Floating Point Chaos

AceInfinity

Emeritus, Contributor
Joined
Feb 21, 2012
Posts
1,728
Location
Canada
Okay, so to start this off, floating point datatypes, are not that simple. (It's true, believe it or not lol.) Most people think they know their datatypes, and floating point datatypes couldn't be simpler. They couldn't be any farther from the truth, and I would suspect that if you hear anybody saying this that they really don't know as much as they think they do. And, perhaps they are using floating point datatypes incorrectly as well; a result of know truly knowing the kind of trouble they can cause...

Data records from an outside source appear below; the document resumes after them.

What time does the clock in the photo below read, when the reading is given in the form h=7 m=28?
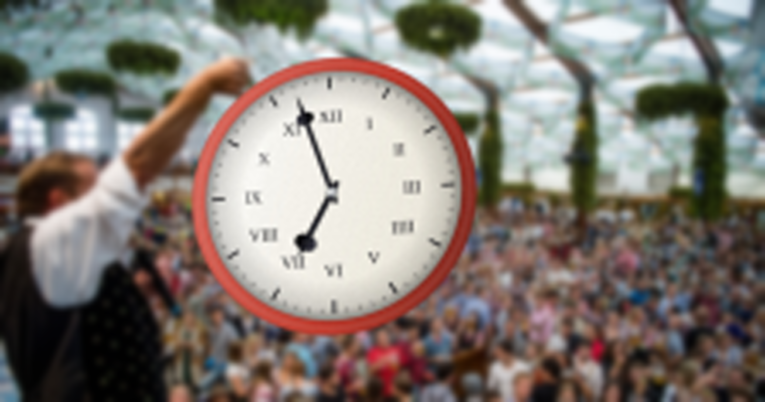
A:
h=6 m=57
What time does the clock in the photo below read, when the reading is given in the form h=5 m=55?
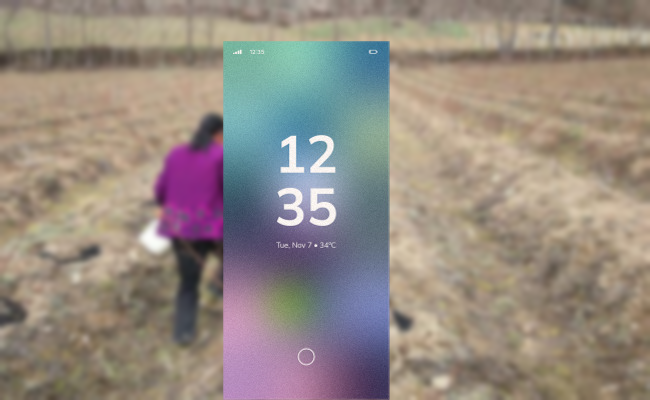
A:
h=12 m=35
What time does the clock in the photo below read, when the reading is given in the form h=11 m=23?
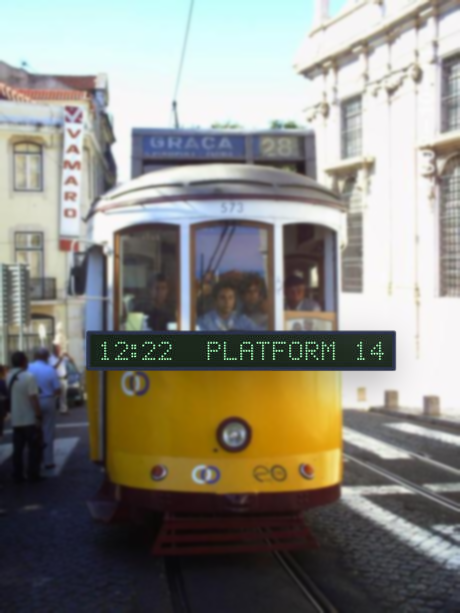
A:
h=12 m=22
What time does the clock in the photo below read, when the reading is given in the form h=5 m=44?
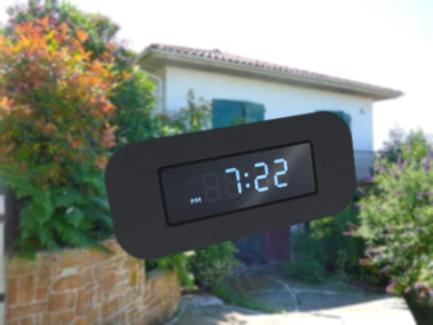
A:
h=7 m=22
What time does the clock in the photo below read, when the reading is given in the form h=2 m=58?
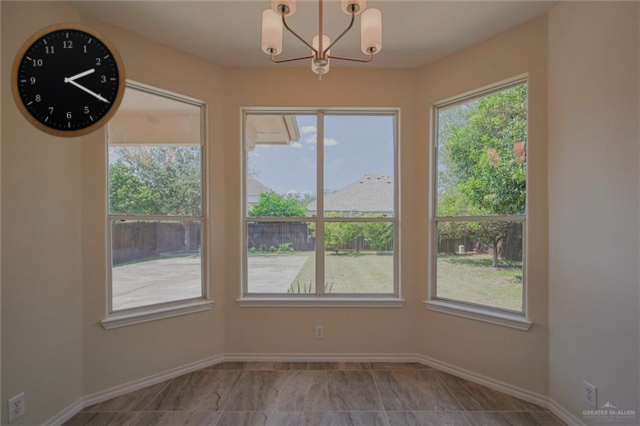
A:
h=2 m=20
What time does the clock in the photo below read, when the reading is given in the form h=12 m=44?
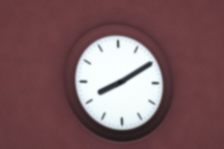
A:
h=8 m=10
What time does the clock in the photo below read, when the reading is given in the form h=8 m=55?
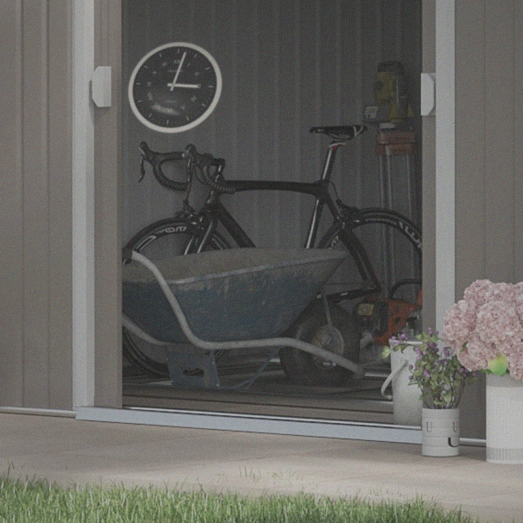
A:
h=3 m=2
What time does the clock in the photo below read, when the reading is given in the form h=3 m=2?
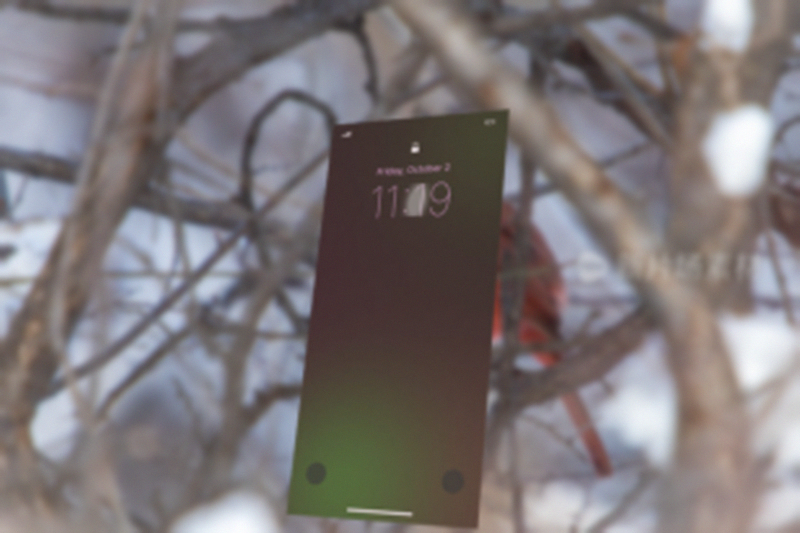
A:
h=11 m=19
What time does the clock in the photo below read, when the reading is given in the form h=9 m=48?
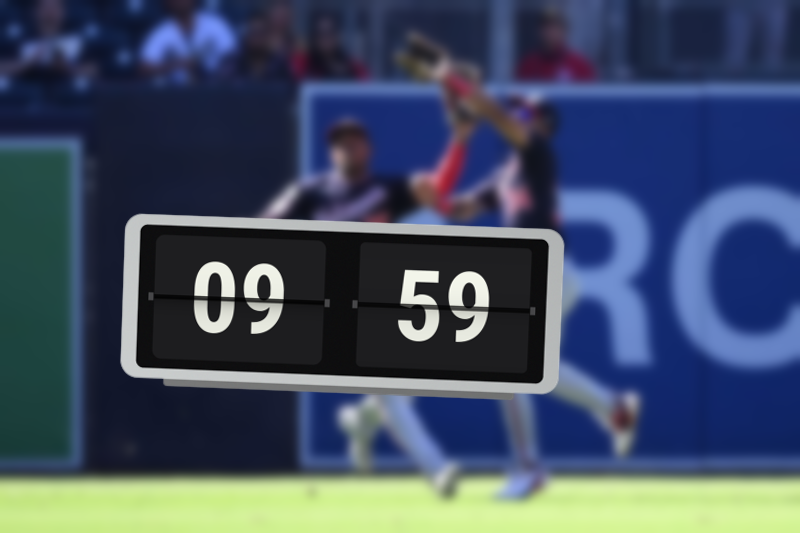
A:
h=9 m=59
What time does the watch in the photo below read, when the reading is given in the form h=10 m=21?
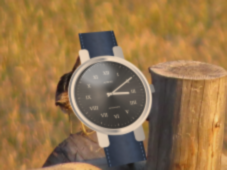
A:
h=3 m=10
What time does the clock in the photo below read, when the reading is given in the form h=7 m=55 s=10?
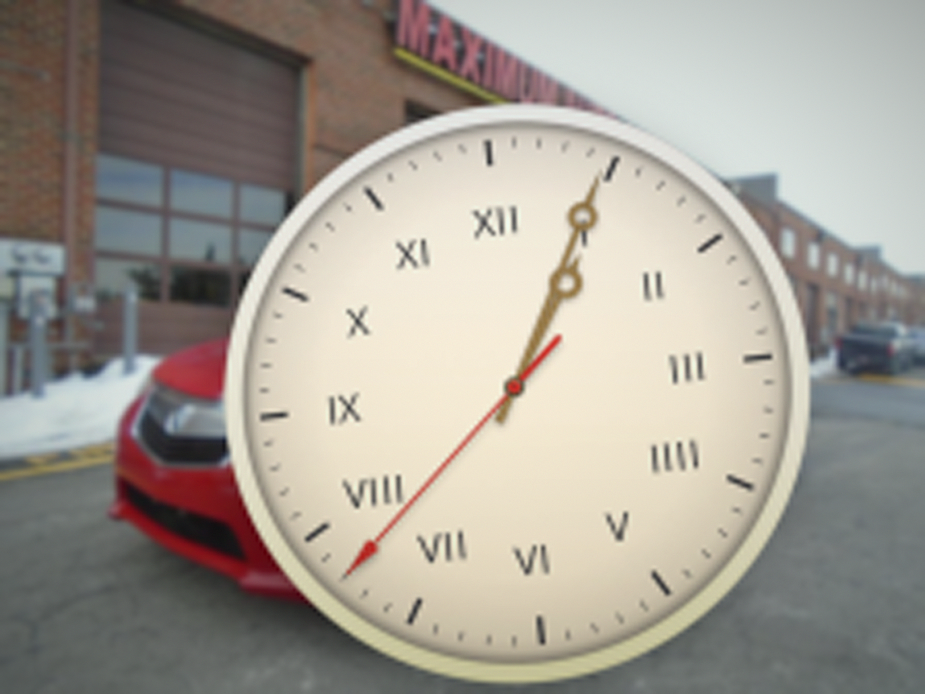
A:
h=1 m=4 s=38
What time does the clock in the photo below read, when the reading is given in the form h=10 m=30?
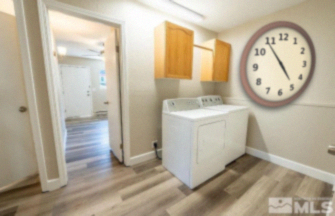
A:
h=4 m=54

Another thing to note is that floating point datatypes have an integer representation that are adjacent to their float representation. To tell how far numbers are apart from each other in float space, this means you would need to calculate the delta between the 2 integer representations.

Note: This value represents the Units in Last Place that the numbers differ by, or "ULP".

As an example, we can take the address of the first byte, for the 4 byte float value here, and use that address to cast over to an int pointer, then dereference that to get our integer representation.

Here is some code I wrote in C:
Code:
#include <stdio.h>

int main()
{
	float f1 = 130.045f;
	int* x = (int*)&f1;
	printf("%i\n", *x);
	getchar();
	return 0;
}

And now to calculate the ULP, we would need 2 integer representations, and to calculate the delta between the 2 integers, I decided to not bother with seeing which is higher, because we can simply just use the absolute value of whatever the difference is to get the ULP. A ULP will never be negative becuase it's simply a measurement of separation...

Here is some extended C code I wrote to demonstrate this:
Code:
#include <stdio.h>

int abs(int i);

int main()
{
	float f1 = 0.6f;
	int* x1 = (int*)&f1;

	float f2 = 0.59999999f;
	int* x2 = (int*)&f2;

	printf("%.16f\n", f1);
	printf("%.16f\n", f2);
	printf("ULP: %i\n", abs(*x1 - *x2));
	getchar();
	return 0;
}

int abs(int i)
{
	return i < 0 ? -i : i;
}

IMPORTANT: The signs matter, so I don't deal with negative values here because it gets even more complicated at that point. Although, calculating the ULP for 2 different signs doesn't really make much sense.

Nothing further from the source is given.